TEXT SEGMENT –
Study Shows We Consume 34GB of Data Daily

A recent study by the Global Information Industry of the University of California at San Diego looked at the year 2008 and tried to quantify how much information the average American consumes across all forms of media: TV, newspaper, internet and radio.

According to the report, Americans consumed information for 1.3 trillion hours last year, an average of almost 12 hours per day. Consumption totaled 3.6 zettabytes and 10,845 trillion words, corresponding to 100,500 words and 34 gigabytes for an average person on an average day.

The group defined "information" as flows of data delivered to people and measured the bytes, words, and hours of consumer information.

Hours of information consumption grew at 2.6 percent per year from 1980 to 2008, due to a combination of population growth and increasing hours per capita, from 7.4 to 11.8. More surprising is that information consumption in bytes increased at only 5.4 percent per year. Yet the capacity to process data has been driven by Moore's Law, rising at least 30 percent per year. One reason for the slow growth in bytes is that color TV changed little over that period. High-definition TV is increasing the number of bytes in TV programs, but slowly.

Check out the full study here.

How long do you spend online each day? Let us know in the comments below!

Follow us on Twitter for more tech news and exclusive updates here.

  • jellico
    Comcast and AT&T are reading that and probably having heart palpitations. Still, 34GB is a hell of a lot of data. Does that include television watching and listening to the MP3 player, I wonder?

DATA –
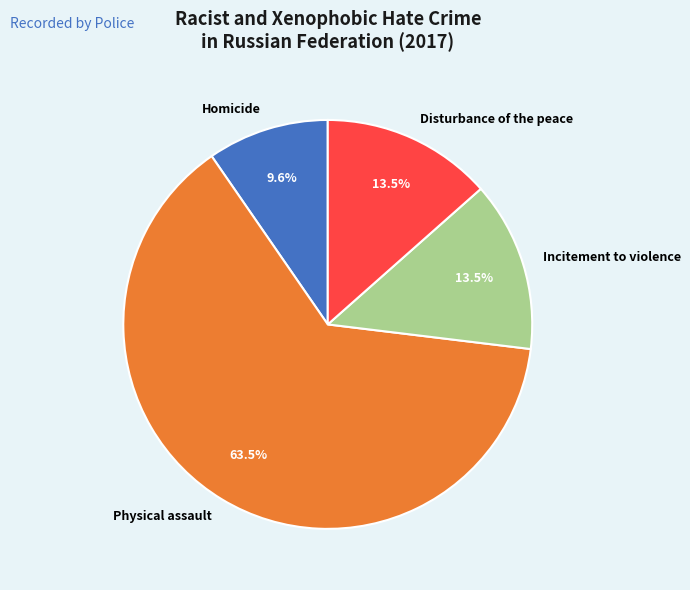

To the nearest percent, what is the difference between the largest and smallest slice percentages?

54%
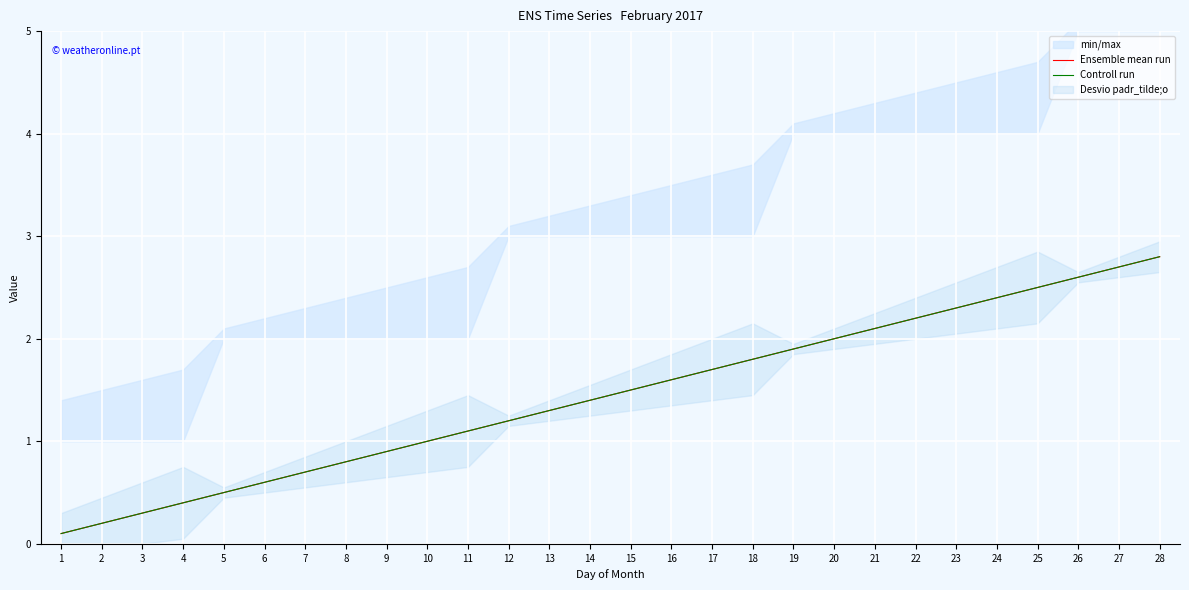

The Ensemble mean run series shows 1.5 at 15. True or false?

True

DIRECTIONS –
(a) In the article on daily data consumption, at what yearly rate did information consumption in bytes grow?
(b) From the article on daily data consumption, copy everything from "Hours of information" down to "exclusive updates here.".
(c) Write the next part of the article about how much information Americans consume each day, starting right after its final line.

WRITTEN ANSWERS –
(a) 5.4 percent per year.

(b)
Hours of information consumption grew at 2.6 percent per year from 1980 to 2008, due to a combination of population growth and increasing hours per capita, from 7.4 to 11.8. More surprising is that information consumption in bytes increased at only 5.4 percent per year. Yet the capacity to process data has been driven by Moore's Law, rising at least 30 percent per year. One reason for the slow growth in bytes is that color TV changed little over that period. High-definition TV is increasing the number of bytes in TV programs, but slowly.

Check out the full study here.

How long do you spend online each day? Let us know in the comments below!

Follow us on Twitter for more tech news and exclusive updates here.

(c)
    Reply
  • JMcEntegart
    jellicoComcast and AT&T are reading that and probably having heart palpitations. Still, 34GB is a hell of a lot of data. Does that include television watching and listening to the MP3 player, I wonder?
    Yeah, television, radio, etc.
    Reply
  • Onus
    Utterly irrelevant. I just looked out my office window for a minute. Let's assume my eyes (taken together) have an equivalent 10Mp resolution, and operate at an equivalent of 30FPS. Using 24bit pixels (3 bytes), in that minute I processed 54GB of data. That doesn't count the chatter my one good ear was picking up, temperature and pressure data on my skin, etc. etc.
    There's no story here. Next...
    Reply
  • Socnom
    useless study. How would one quantify how much information our eyes see? Our eyes can see in resolutions far beyond anything an electronic device can simulate. How would you measure the sheer clarity that we can see into bytes of images you can measure?
    Reply
  • spectrewind
    Socnomuseless study. How would one quantify how much information our eyes see? Our eyes can see in resolutions far beyond anything an electronic device can simulate. How would you measure the sheer clarity that we can see into bytes of images you can measure?
    Even if this study was valid...
    Is this compressed or uncompressed? ;o)
    That weould be a big difference.
    Reply
  • Jacked in BORG v1.0 :lol:
    Reply
  • Parsian
    yay to consumerism, soon we gonna have to be concerned about the Laws of Conservation of Information
    Reply
  • duckmanx88
    so much porn...delicious, delicious porn
    Reply
  • "Consumed information" is a pointless measure anyway. What's important is how much of that information is important and how much of that important information is retained.
    Reply
  • maximus20895
    this is pretty much a useless experiment..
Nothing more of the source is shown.